Cu Foil Modification By Ag Inkjet Printing for Improved Li Plating in Anode-Free Li Batteries

Abstract

The rush in the development of new generation of lithium-ion batteries (LIB) is focused on enhancing the specific energy of batteries by employing innovative materials and manufacturing techniques. Anode-free lithium metal batteries (AFLBs) are an emerging technology that can almost double the specific energy of LIBs by eliminating the conventional graphite negative electrode or excess lithium metal 1. However, AFLBs are well-known to suffer of fast capacity decay due to the poor lithium plating and stripping efficiency process associated to the typical porous growth of Li during charge 2. Tuning the interfacial electrochemistry was widely demonstrated to be one the most performing key to enable efficient and smooth Li deposition. In this regards, functional coatings of metals as Sn, Al, Zn and Ag have been widely demonstrated to dramatically improve the quality of Li plating process respect to the neat Cu foil substrate, by forming lithium-rich alloys that provide minimum Li nucleation overpotentials 3. Inkjet printing (IJP) could be a viable technique for electrode fabrication in LIBs manufacturing, being a quick, easy and scalable technology able to deposit both thin film and patterned structures 4. However, very poor attention has been paid so far to the potentiality of IJP for Cu modification for improved Li plating in AFLBs.In this work, we employed a Fujifilm Dimatix inkjet printer to achieve “lithiophilic” coatings of Ag nanoparticles deposited on a Cu foil. In particular, potenziodynamic and galvanostatic electrochemical test were employed to investigate the effect of the Ag printed structures on the Li nucleation overpotential.
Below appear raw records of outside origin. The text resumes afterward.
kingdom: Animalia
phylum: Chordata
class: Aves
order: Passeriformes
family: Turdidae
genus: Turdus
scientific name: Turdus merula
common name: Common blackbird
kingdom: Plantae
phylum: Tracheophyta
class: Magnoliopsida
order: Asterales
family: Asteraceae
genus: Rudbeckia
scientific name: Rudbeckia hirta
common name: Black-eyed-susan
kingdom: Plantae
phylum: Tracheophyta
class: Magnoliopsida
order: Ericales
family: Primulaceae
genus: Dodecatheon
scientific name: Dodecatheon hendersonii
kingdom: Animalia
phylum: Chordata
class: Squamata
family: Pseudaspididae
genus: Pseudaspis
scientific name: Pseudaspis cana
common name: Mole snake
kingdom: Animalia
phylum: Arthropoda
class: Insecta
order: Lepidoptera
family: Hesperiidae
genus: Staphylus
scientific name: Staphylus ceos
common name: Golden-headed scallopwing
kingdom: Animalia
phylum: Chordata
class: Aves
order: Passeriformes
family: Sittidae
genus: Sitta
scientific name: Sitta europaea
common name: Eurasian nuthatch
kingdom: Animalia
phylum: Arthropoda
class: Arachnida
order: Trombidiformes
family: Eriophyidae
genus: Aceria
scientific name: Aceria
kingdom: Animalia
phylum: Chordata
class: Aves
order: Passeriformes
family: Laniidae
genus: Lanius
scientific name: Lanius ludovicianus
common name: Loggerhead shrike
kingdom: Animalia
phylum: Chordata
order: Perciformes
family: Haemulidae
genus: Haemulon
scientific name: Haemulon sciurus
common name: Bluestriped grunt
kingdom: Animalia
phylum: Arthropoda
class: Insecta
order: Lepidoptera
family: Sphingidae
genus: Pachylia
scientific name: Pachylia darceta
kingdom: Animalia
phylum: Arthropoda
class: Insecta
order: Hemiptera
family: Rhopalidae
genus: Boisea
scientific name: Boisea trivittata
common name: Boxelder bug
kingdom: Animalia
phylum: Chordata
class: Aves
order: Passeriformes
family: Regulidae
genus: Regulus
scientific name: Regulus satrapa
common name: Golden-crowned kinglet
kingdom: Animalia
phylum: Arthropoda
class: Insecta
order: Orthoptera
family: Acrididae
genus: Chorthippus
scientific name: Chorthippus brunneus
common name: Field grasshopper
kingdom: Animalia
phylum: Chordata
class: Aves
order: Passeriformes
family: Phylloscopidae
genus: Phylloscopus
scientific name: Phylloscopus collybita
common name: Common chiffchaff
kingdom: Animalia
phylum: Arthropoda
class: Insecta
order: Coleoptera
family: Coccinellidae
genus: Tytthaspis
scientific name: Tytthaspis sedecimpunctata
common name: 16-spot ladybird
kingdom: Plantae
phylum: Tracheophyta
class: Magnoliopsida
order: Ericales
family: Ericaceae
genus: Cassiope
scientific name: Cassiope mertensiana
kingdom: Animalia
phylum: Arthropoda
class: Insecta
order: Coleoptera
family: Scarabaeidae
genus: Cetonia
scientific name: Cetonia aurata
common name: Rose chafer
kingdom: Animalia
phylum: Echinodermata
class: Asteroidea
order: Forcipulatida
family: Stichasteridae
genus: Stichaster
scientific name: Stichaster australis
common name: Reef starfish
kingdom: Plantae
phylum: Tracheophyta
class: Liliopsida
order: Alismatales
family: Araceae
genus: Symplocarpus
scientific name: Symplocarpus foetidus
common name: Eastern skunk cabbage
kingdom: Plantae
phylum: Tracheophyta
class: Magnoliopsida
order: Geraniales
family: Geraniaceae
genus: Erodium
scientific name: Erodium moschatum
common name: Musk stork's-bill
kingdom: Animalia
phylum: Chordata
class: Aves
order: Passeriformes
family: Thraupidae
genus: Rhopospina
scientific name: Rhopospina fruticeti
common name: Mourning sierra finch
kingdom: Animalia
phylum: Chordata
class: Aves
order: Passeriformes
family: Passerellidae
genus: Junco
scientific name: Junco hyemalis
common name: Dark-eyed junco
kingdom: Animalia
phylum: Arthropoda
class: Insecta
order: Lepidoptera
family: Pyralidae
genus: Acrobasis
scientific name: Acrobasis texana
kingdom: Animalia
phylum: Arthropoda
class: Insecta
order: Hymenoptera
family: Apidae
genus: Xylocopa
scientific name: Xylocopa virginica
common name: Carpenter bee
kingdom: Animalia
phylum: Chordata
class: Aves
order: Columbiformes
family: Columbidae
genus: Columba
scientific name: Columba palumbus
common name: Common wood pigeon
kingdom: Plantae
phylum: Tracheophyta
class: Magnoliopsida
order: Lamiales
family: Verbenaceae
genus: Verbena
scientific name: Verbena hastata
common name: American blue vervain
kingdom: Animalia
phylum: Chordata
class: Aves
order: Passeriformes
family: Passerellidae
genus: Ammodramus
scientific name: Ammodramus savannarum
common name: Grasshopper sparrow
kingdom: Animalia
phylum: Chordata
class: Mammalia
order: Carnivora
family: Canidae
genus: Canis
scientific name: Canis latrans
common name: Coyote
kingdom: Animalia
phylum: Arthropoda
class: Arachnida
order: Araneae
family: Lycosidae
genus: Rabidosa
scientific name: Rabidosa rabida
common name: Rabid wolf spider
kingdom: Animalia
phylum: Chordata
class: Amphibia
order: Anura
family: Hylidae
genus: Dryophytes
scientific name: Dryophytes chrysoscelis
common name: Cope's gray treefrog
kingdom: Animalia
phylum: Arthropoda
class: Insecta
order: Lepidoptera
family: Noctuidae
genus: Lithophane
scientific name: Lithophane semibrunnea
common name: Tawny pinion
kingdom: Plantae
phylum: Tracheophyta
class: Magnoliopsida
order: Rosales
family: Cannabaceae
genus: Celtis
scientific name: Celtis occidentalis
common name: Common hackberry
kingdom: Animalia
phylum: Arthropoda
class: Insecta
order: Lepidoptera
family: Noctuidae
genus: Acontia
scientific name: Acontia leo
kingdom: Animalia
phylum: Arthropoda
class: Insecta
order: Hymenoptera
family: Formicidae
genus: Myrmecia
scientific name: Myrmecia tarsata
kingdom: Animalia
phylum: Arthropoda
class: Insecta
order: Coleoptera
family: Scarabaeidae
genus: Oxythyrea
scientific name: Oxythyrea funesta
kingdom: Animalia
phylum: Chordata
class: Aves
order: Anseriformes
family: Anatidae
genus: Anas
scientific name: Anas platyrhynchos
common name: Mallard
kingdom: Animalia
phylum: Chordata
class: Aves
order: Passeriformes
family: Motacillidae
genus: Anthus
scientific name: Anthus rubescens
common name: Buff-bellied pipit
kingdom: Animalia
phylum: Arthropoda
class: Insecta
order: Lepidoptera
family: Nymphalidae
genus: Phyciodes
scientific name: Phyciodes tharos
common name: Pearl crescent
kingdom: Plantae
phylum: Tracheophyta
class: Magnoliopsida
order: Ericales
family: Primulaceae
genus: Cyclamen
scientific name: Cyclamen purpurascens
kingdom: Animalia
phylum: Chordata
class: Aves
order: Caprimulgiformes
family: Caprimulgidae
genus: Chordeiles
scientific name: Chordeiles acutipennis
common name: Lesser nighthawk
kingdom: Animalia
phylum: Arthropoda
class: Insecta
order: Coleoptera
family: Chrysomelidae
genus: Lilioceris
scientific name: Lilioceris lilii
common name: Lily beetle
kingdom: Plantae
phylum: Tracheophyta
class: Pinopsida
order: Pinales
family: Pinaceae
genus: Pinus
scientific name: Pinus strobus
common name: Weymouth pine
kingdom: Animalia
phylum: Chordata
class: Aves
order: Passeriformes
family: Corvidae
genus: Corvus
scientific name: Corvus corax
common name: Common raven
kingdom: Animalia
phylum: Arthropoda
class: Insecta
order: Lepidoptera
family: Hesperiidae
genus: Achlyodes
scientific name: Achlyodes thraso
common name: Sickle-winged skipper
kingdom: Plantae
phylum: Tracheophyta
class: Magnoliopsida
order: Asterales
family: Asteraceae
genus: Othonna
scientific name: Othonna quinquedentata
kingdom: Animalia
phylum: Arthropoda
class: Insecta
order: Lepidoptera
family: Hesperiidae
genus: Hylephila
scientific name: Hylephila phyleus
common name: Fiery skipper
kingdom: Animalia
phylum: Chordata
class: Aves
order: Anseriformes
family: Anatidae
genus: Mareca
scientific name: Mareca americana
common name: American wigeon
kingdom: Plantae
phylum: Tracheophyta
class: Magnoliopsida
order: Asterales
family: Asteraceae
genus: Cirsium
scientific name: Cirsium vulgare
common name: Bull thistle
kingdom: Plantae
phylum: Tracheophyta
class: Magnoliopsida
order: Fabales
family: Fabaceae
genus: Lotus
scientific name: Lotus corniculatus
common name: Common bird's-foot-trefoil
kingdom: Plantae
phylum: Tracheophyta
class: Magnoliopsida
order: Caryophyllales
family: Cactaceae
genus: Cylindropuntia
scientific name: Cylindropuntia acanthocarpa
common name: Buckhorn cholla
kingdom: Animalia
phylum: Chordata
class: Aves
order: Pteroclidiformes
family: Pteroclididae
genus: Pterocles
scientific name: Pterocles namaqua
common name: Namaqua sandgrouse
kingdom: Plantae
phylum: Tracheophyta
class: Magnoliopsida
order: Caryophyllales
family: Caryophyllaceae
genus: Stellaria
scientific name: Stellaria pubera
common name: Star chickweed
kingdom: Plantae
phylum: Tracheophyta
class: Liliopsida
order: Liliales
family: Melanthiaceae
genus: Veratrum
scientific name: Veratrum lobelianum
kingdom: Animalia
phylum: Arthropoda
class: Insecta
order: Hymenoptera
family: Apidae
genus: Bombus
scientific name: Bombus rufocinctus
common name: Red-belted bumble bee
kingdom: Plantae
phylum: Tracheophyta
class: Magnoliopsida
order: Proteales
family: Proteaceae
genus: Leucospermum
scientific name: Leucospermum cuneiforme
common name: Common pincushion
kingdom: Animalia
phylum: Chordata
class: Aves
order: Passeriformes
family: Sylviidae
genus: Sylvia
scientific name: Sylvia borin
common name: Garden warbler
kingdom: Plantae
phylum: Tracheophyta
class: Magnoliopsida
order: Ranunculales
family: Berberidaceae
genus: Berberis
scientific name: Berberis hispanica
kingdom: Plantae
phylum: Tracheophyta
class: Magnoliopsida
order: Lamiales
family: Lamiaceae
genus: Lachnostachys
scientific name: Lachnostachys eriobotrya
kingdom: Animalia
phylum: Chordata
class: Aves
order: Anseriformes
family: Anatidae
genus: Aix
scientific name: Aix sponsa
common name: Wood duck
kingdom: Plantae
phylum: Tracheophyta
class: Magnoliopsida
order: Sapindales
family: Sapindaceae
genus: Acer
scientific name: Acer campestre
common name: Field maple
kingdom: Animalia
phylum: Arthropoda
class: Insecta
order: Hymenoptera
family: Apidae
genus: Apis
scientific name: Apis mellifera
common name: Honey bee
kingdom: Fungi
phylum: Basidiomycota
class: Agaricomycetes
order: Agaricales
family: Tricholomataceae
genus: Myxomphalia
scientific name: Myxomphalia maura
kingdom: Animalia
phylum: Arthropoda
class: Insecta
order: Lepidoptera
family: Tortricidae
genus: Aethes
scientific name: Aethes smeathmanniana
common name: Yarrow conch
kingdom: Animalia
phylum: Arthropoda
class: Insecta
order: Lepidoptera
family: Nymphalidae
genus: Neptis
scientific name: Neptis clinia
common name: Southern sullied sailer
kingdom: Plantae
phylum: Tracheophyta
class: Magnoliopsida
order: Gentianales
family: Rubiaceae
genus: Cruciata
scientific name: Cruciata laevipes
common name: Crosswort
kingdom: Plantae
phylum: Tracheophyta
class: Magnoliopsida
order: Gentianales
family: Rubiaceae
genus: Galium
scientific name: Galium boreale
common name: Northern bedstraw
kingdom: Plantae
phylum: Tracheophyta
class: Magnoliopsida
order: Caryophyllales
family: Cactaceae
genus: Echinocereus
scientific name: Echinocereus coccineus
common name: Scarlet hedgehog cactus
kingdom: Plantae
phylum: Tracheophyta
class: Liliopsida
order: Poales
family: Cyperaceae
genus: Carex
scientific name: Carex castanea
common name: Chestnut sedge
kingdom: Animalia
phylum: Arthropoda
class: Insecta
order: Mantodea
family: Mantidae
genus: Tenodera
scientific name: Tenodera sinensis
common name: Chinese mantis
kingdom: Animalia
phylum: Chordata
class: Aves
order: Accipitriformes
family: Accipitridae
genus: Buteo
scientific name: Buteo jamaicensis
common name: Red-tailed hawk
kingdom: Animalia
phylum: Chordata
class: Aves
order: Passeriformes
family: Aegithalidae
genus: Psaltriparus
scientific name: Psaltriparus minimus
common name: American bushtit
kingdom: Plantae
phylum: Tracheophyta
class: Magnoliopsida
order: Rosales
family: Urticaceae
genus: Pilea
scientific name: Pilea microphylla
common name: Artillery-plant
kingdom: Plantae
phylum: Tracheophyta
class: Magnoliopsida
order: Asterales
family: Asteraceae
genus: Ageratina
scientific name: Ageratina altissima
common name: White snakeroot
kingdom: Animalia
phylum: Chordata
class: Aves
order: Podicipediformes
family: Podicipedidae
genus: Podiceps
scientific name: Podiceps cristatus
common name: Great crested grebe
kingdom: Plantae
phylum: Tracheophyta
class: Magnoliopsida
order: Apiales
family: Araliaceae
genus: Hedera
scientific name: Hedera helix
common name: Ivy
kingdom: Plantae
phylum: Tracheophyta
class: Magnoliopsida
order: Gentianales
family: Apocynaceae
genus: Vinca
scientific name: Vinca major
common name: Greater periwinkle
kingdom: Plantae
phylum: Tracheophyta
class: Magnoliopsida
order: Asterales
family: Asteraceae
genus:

Ex-situ morphological analysis by electron scanning microscopy (SEM) were usefully employed to investigate the surface evolution of the printed electrodes during lithium alloying and plating. In particular, the effect pf patterned Ag structured rather than fully coated Cu was investigated, revealing that patterning can provide more mechanically robust electrode and efficient catalytic sites for Li electrodeposition respect to fully coated inkjet printed electrodes. Bibliography L. Lin et al., Advanced Materials, 34, 2110323 (2022).L. Su and A. Manthiram, Small Structures, 3, 2200114 (2022).X. Gu, J. Dong, and C. Lai, Engineering Reports, 3, e12339 (2021).P. Viviani, E. Gibertini, F. Iervolino, M. Levi, and L. Magagnin, Journal of Manufacturing Processes, 72, 411–418 (2021).